**What needs to be done:**
Quote every line of text in the material below, keeping the exact wording and order. Leave the pictures out of your answer.

═══ Given data ═══

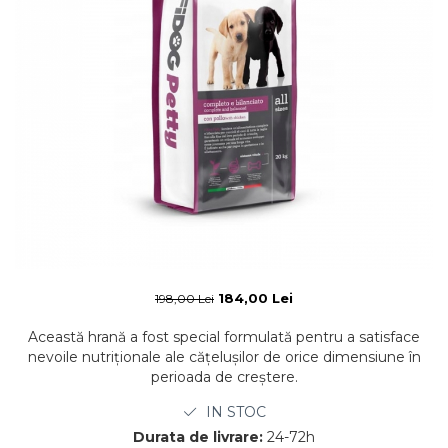
184,00 Lei
198,00 Lei
Această hrană a fost special formulată pentru a satisface
nevoile nutriționale ale cățelușilor de orice dimensiune în
perioada de creștere.
IN STOC
Durata de livrare:
24-72h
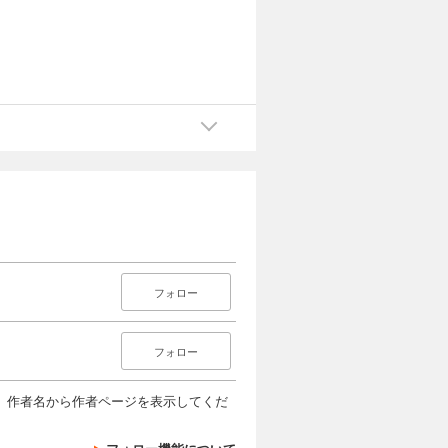
フォロー
フォロー
、作者名から作者ページを表示してくだ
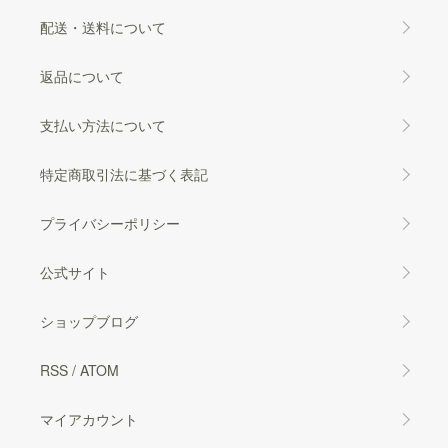
配送・送料について
返品について
支払い方法について
特定商取引法に基づく表記
プライバシーポリシー
公式サイト
ショップブログ
RSS
/
ATOM
マイアカウント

═══

**Solution for this exercise:**
184,00 Lei
198,00 Lei
Această hrană a fost special formulată pentru a satisface
nevoile nutriționale ale cățelușilor de orice dimensiune în
perioada de creștere.
IN STOC
Durata de livrare:
24-72h
フォロー
フォロー
、作者名から作者ページを表示してくだ
配送・送料について
返品について
支払い方法について
特定商取引法に基づく表記
プライバシーポリシー
公式サイト
ショップブログ
RSS
/
ATOM
マイアカウント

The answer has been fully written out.